Prostituta brasiliana e pregiudicato napoletano scoperti durante un rapporto sessuale nel sito archeologico di Pompei.

Quale posto migliore del sito archeologico di Pompei per consumare un rapporto sessuale? Devono aver pensato questo un pregiudicato napoletano e una prostituta brasiliana che, ieri, hanno scavalcato il muro di cinta degli scavi per un amplesso tra le vestigia di un'antichità che, sempre di più, viene oltraggiata da gesti di ogni genere.

La coppia ha sfidato il sistema di videosorveglianza. Del resto, per lui - con precedenti per detenzione di sostanze stupefacenti ai fini di spaccio - deve essere stato un gioco da ragazzi. Lei era in abiti molto succinti e ai carabinieri si è giustificata così: "Ho scavalcato il muro perché dovevo fare pipì". L'impresa hot tra via Porta Marina Superiore e la Villa dei Misteri.

La strada da cui la coppia si è furtivamente introdotta è ad alta frequentazione di scambisti, prostitute e trans. Solo che questa volta, evidentemente, all'uomo piaceva di più l'idea di un'alcova con affreschi erotici che quella di una tranquilla camera d'albergo o di una macchina. Il rapporto a pagamento non è stato provato, ma gli indizi sono tanti. I carabinieri, però, non escludono altre piste.

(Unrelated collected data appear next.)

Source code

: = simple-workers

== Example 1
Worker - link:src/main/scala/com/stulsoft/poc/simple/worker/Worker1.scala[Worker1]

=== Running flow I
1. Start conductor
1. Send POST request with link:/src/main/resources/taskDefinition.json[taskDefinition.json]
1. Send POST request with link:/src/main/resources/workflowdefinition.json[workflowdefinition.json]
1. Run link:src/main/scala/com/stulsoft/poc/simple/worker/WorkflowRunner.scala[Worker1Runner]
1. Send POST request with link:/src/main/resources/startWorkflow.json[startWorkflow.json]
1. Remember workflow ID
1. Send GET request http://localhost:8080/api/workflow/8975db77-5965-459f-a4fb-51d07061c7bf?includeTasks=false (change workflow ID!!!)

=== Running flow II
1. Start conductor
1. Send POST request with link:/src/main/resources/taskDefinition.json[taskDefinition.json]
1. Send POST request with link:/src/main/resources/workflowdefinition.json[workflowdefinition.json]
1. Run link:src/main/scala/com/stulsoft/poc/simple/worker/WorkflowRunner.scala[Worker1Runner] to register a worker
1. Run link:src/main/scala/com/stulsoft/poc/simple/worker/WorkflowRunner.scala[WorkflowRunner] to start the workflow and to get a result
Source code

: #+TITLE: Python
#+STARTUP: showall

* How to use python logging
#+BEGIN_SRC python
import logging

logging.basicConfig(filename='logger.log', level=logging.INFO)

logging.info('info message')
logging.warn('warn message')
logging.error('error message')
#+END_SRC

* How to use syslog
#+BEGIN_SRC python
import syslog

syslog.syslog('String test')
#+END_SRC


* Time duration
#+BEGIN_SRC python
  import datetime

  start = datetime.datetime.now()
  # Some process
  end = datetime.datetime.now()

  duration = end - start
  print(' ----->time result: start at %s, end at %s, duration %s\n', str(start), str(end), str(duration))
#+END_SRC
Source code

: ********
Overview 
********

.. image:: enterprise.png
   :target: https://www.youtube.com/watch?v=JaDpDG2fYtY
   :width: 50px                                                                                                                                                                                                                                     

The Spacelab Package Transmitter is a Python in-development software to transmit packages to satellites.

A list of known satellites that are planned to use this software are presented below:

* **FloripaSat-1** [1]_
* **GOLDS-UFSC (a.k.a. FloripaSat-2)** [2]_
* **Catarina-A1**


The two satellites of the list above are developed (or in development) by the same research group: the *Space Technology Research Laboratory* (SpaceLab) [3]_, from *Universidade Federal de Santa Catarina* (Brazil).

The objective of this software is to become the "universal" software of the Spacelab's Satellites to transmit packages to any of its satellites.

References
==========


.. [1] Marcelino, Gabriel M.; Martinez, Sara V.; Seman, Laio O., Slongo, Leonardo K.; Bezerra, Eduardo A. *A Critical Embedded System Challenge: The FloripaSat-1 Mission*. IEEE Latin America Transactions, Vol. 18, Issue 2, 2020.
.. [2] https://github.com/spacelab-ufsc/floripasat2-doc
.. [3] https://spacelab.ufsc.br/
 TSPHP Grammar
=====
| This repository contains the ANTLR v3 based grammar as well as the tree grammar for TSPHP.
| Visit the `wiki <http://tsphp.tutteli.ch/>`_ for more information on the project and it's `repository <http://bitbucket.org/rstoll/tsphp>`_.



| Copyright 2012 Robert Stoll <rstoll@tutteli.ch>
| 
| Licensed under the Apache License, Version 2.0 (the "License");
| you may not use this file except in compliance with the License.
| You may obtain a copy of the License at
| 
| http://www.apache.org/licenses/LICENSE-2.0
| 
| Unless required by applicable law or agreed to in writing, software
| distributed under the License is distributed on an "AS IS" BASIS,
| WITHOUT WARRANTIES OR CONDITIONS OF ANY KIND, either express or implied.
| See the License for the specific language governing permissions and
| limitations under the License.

Tra cui quella del furto. Poco lontano da dove i due sono stati scoperti, infatti, c'è lo scavo - studio del Suor Orsola Benincasa e i magazzini dove sono conservati i reperti riportati alla luce. I due hanno cercato di depistare gli investigatori fingendo un rapporto sessuale? Al momento, ciò che resta è l'ennesimo insulto a uno dei siti archeologici più belli del mondo intero.